Thanks to Jan Kara for his work on quota-tools. Most of the files in this patch
are taken as-is from quota tools and were simply modified to work with
libext2fs in e2fsprogs.
Signed-off-by: Aditya Kali <adityakali@google.com> Signed-off-by: Theodore Ts'o <tytso@mit.edu>
Theodore Ts'o [Wed, 31 Aug 2011 18:27:21 +0000 (14:27 -0400)]
libext2fs: fix binary search for the icount and badblocks stores
Remove the interpolation because there is a bug in icount which can
cause a core dump if calculated range gets turned into a NaN and then
do an out-of-bounds array access. We could fix this with some more
tests, but the complexity is such that nuking all of the interpolation
code will be faster than fixing the interpolation.

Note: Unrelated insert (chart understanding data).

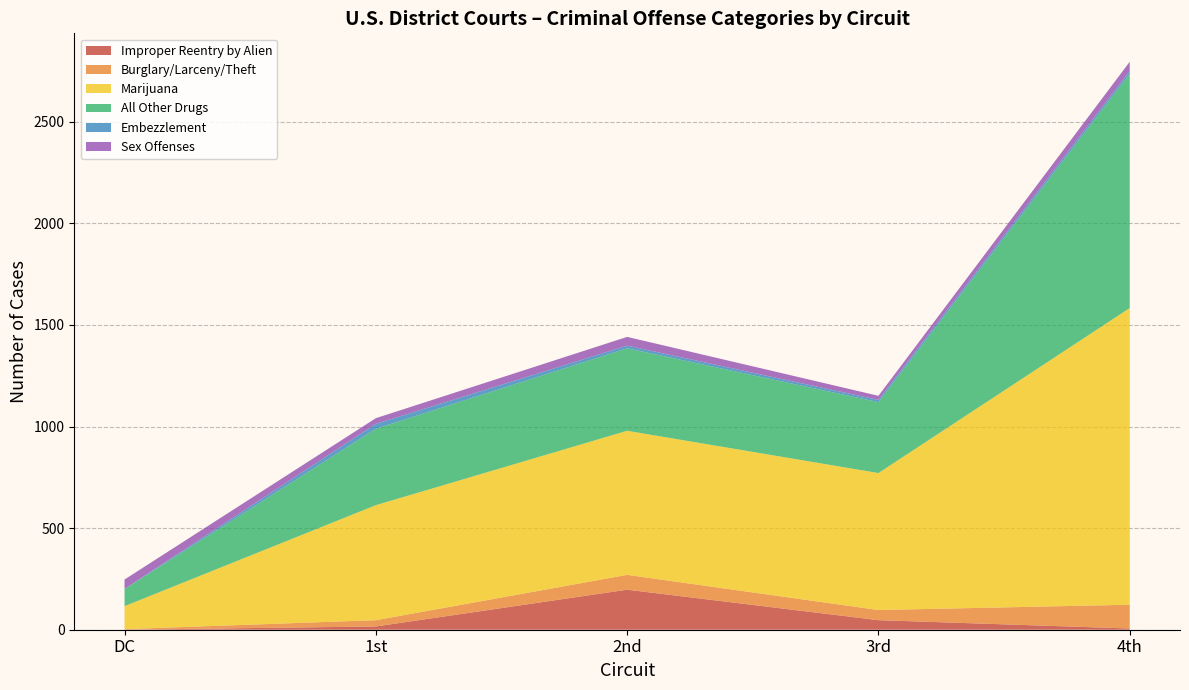

What is the maximum value for Improper Reentry by Alien?

197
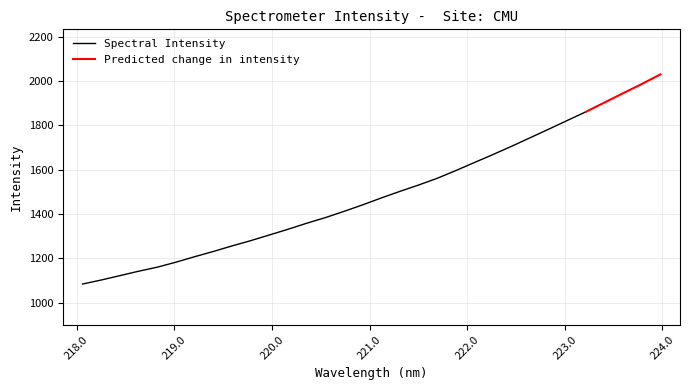

Rank the categories by value from highest to lowest.

31, 30, 29, 28, 27, 26, 25, 24, 23, 22, 21, 20, 19, 18, 17, 16, 15, 14, 13, 12, 11, 10, 9, 8, 7, 6, 5, 4, 3, 2, 1, 0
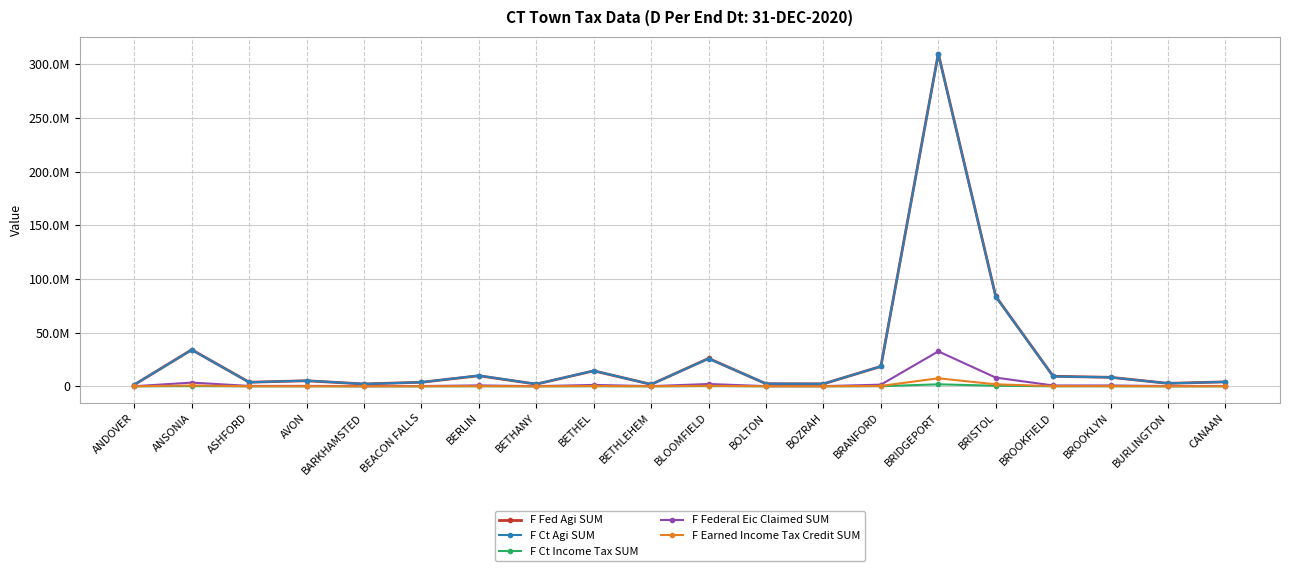

What are all the series names shown in the legend?

F Fed Agi SUM, F Ct Agi SUM, F Ct Income Tax SUM, F Federal Eic Claimed SUM, F Earned Income Tax Credit SUM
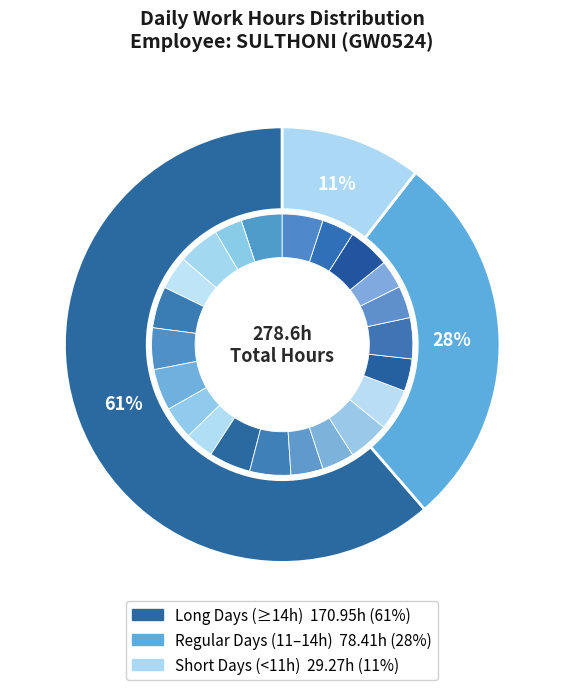

Count the number of slices in the pie.

23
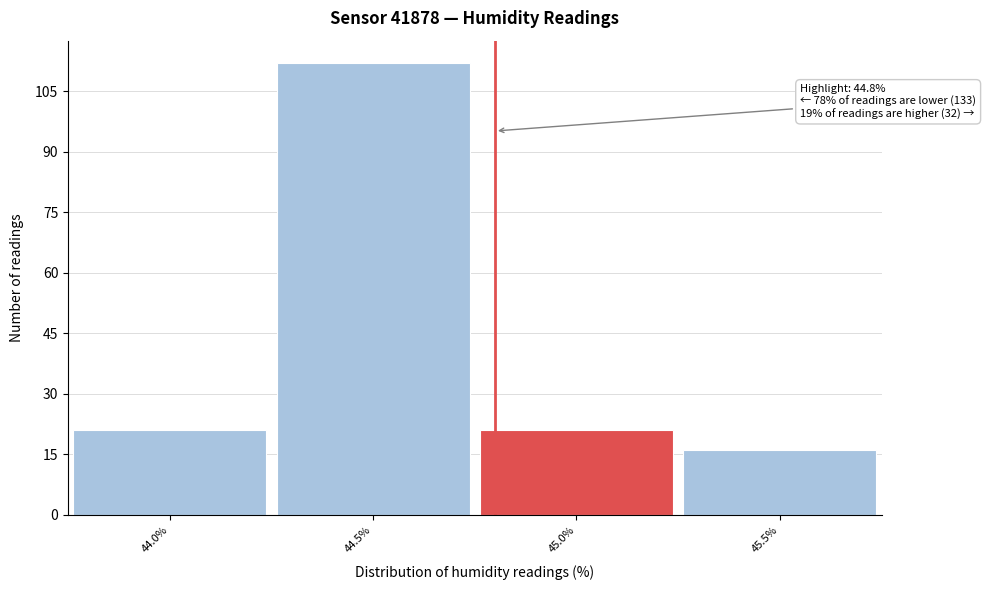

Over which range of the x-axis is the bar tallest?

44.25 to 44.75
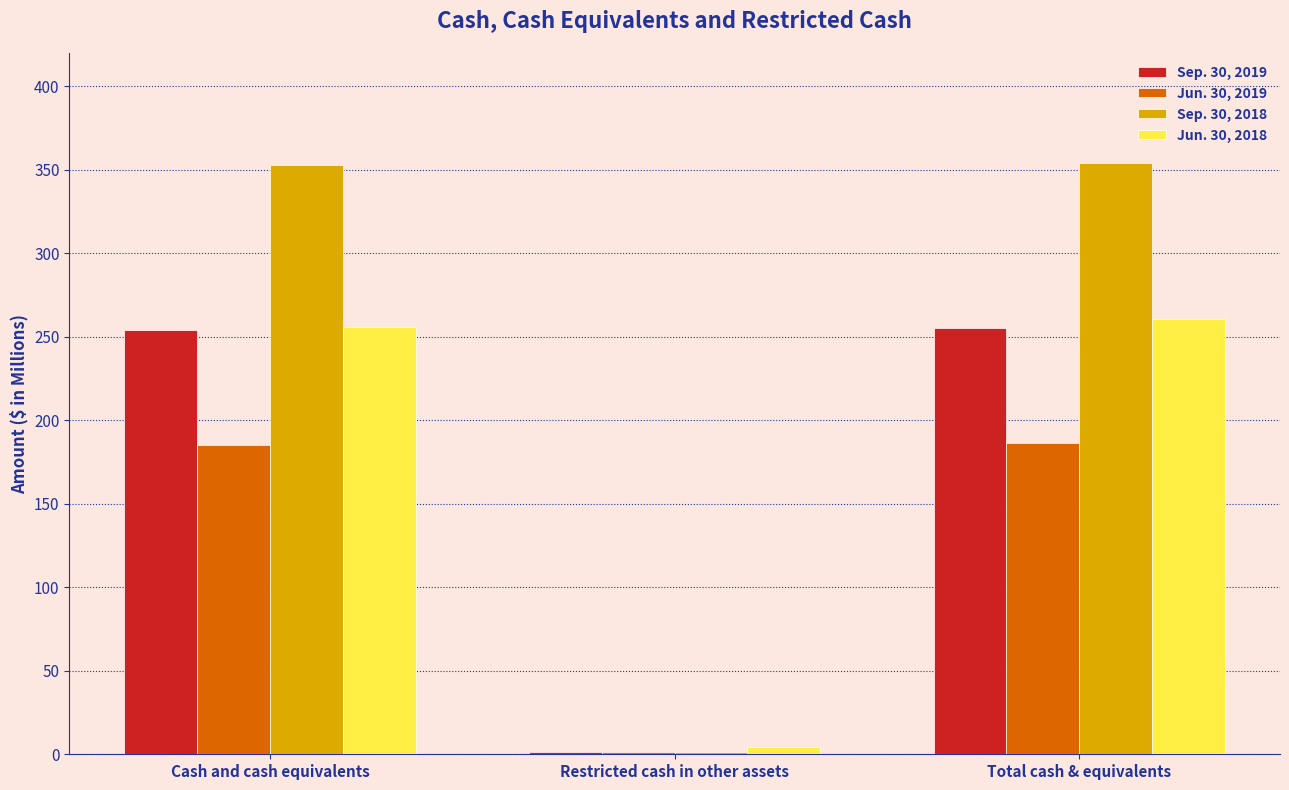

Is it true that Sep. 30, 2018 equals 354.4 at Total cash & equivalents?

True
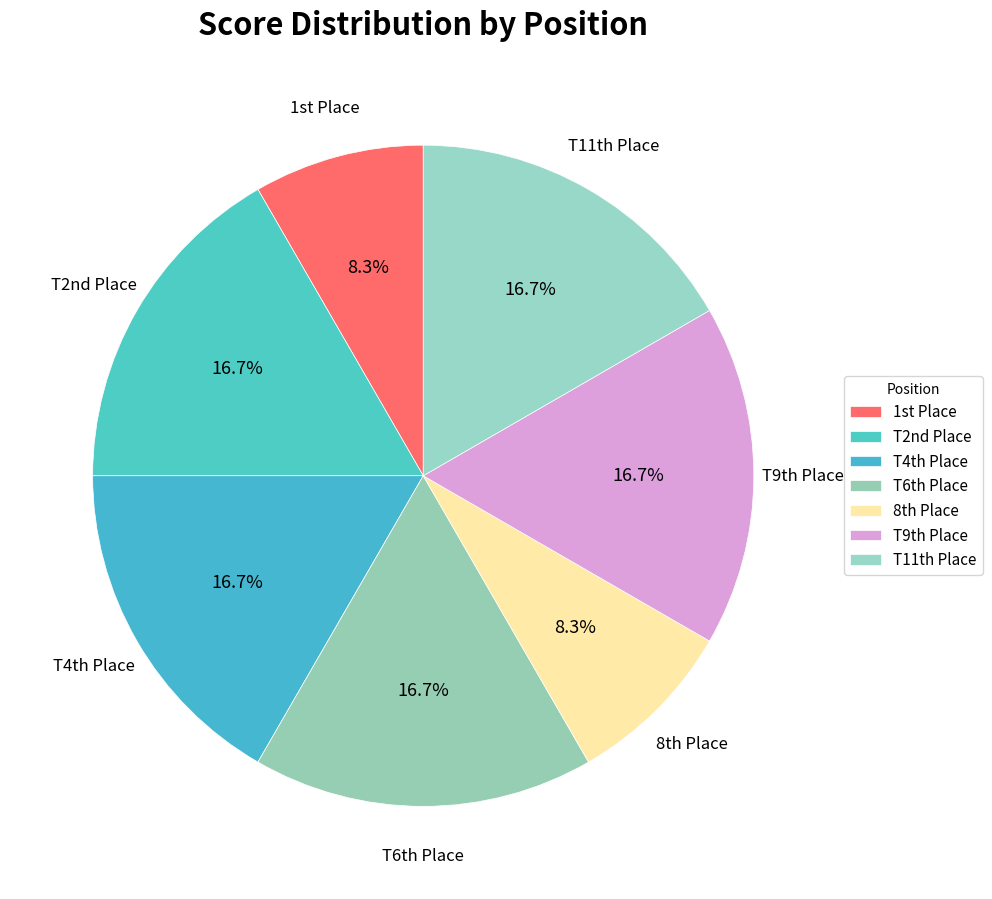

Is there a majority slice in this chart?

No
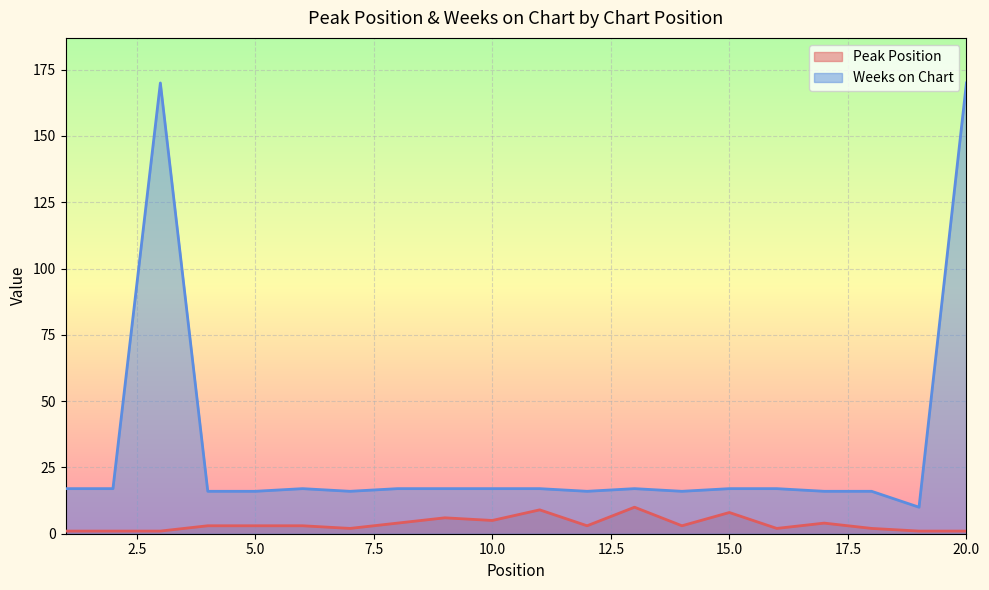

What is the value of the Weeks on Chart point at the 7th from the left?

16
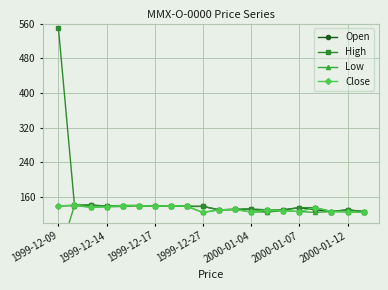

True or false: Close has more than 1 points higher than both neighbors.

True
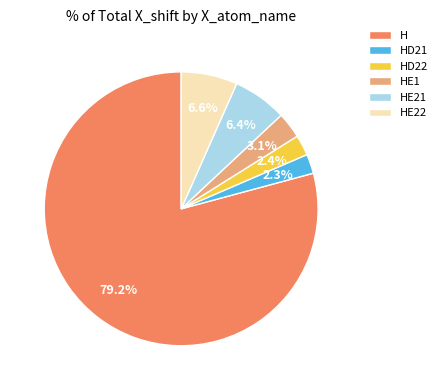

Do HD21 and HD22 together represent more than half of the pie?

No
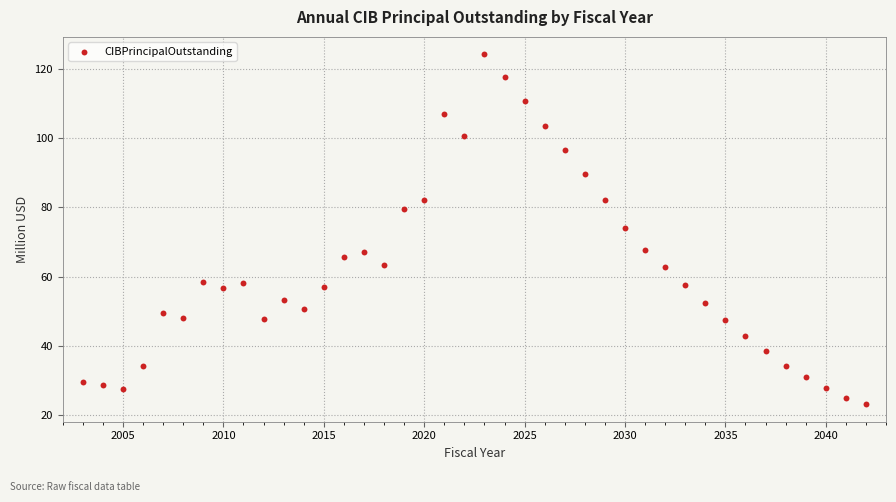

What is the range of Y values (max minus min)?

101.0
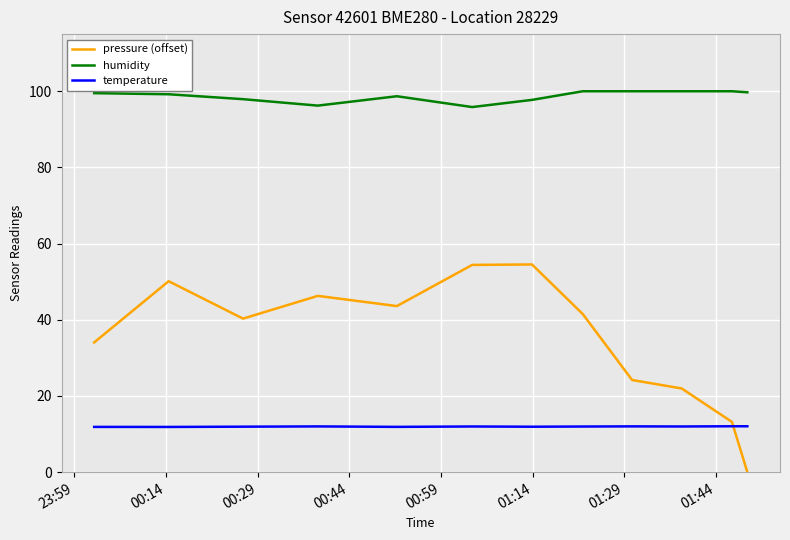

How many distinct data groups are displayed?

3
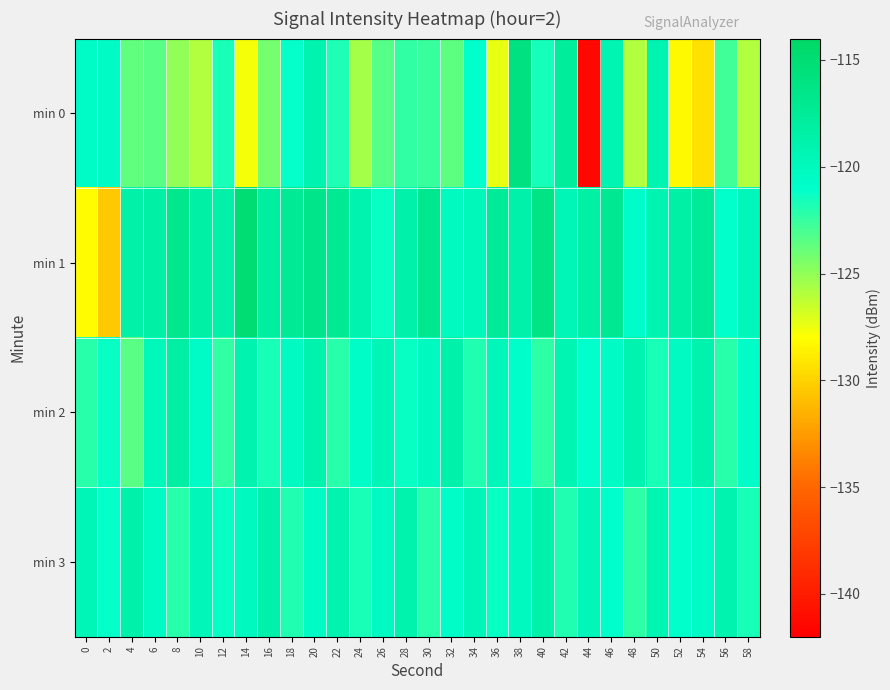

Reading left to right, what are all the values shown in this chart?

min 0: 0=-120.7	2=-120.5	4=-123.6	6=-123.4	8=-125.0	10=-125.9	12=-121.7	14=-127.7	16=-124.2	18=-121.2	20=-119.1	22=-121.9	24=-125.6	26=-123.4	28=-122.4	30=-122.6	32=-123.6	34=-121.0	36=-127.4	38=-115.9	40=-121.6	42=-117.8	44=-141.4	46=-119.3	48=-125.9	50=-119.1	52=-128.3	54=-129.4	56=-122.8	58=-125.9
min 1: 0=-128.2	2=-130.4	4=-118.6	6=-118.5	8=-116.7	10=-118.5	12=-118.5	14=-114.9	16=-118.0	18=-117.4	20=-116.5	22=-117.2	24=-119.1	26=-121.3	28=-118.7	30=-116.9	32=-120.2	34=-119.8	36=-117.4	38=-118.6	40=-116.2	42=-119.5	44=-118.3	46=-117.1	48=-120.8	50=-119.2	52=-118.4	54=-117.6	56=-121.1	58=-119.7
min 2: 0=-122.1	2=-121.3	4=-123.5	6=-119.8	8=-118.2	10=-120.6	12=-122.4	14=-119.1	16=-121.7	18=-120.3	20=-118.9	22=-122.1	24=-120.7	26=-119.5	28=-121.3	30=-120.1	32=-118.7	34=-121.9	36=-119.7	38=-120.9	40=-122.3	42=-119.3	44=-121.1	46=-120.5	48=-119.1	50=-121.7	52=-120.3	54=-118.9	56=-122.1	58=-120.7
min 3: 0=-119.5	2=-121.2	4=-118.8	6=-120.4	8=-122.1	10=-119.7	12=-121.3	14=-120.1	16=-118.7	18=-121.9	20=-120.5	22=-119.1	24=-121.7	26=-120.3	28=-118.9	30=-122.1	32=-120.7	34=-119.5	36=-121.3	38=-120.1	40=-118.7	42=-121.9	44=-119.7	46=-120.9	48=-122.3	50=-119.3	52=-121.1	54=-120.5	56=-119.1	58=-121.7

Eric Sandeen [Wed, 10 Aug 2011 19:07:41 +0000 (14:07 -0500)]
libext2fs: copy cluster_bits in ext2fs_copy_generic_bmap
The f_lotsbad regression test was failing on some systems
with:
Restarting e2fsck from the beginning...
Pass 1: Checking inodes, blocks, and sizes
+Illegal block number passed to ext2fs_test_block_bitmap #0 for in-use block map
Pass 2: Checking directory structure
Entry 'termcap' in / (2) has deleted/unused inode 12. Clear? yes
Running with valgrind (./test_script --valgrind f_lotsbad) we
see:
+==31409== Conditional jump or move depends on uninitialised value(s)
+==31409== at 0x42927A: ext2fs_test_generic_bmap (gen_bitmap64.c:378)
among others.
Looking at gen_bitmap64.c:
376: arg >>= bitmap->cluster_bits;
377:
378: if ((arg < bitmap->start) || (arg > bitmap->end)) {
A little more debugging showed that it was actually
bitmap->cluster_bits which was uninitialized, because it never
gets copied over in ext2fs_copy_generic_bmap()
Patch below resolves the issue.
Reported-by: Andreas Dilger <adilger@whamcloud.com> Signed-off-by: Eric Sandeen <sandeen@redhat.com> Signed-off-by: Theodore Ts'o <tytso@mit.edu>
Andreas Dilger [Mon, 18 Jul 2011 03:13:47 +0000 (23:13 -0400)]
mke2fs: document stripe_width, not stripe-width
For consistency with other multi-word options, document the extended
option stripe_width instead of stripe-width. This also avoids the
complexity of parsing options that have an embedded '-'.
Signed-off-by: Andreas Dilger <adilger@whamcloud.com> Signed-off-by: Theodore Ts'o <tytso@mit.edu>
e2fsck: teach e2fsck how to deal with bigalloc in non-extent-mapped inodes
Currently the bigalloc implementation in the kernel requires extents,
but this restriction might get relaxed in the future. Also, old
versions of mke2fs that supported bigalloc during early testing
created the root and lost+found directories without using
extent-mapped inodes. This makes it possible for e2fsck to better
support these old legacy file systems if it comes across them.
libext2fs: fix block iterator when the callback function modifies an extent
If the callback interator modifies a block in the middle of an extent
during a call to the block iterator, causing the extent to be split,
ext2_block_iterate3() will end up calling the callback function twice
for some number of blocks. Fix this.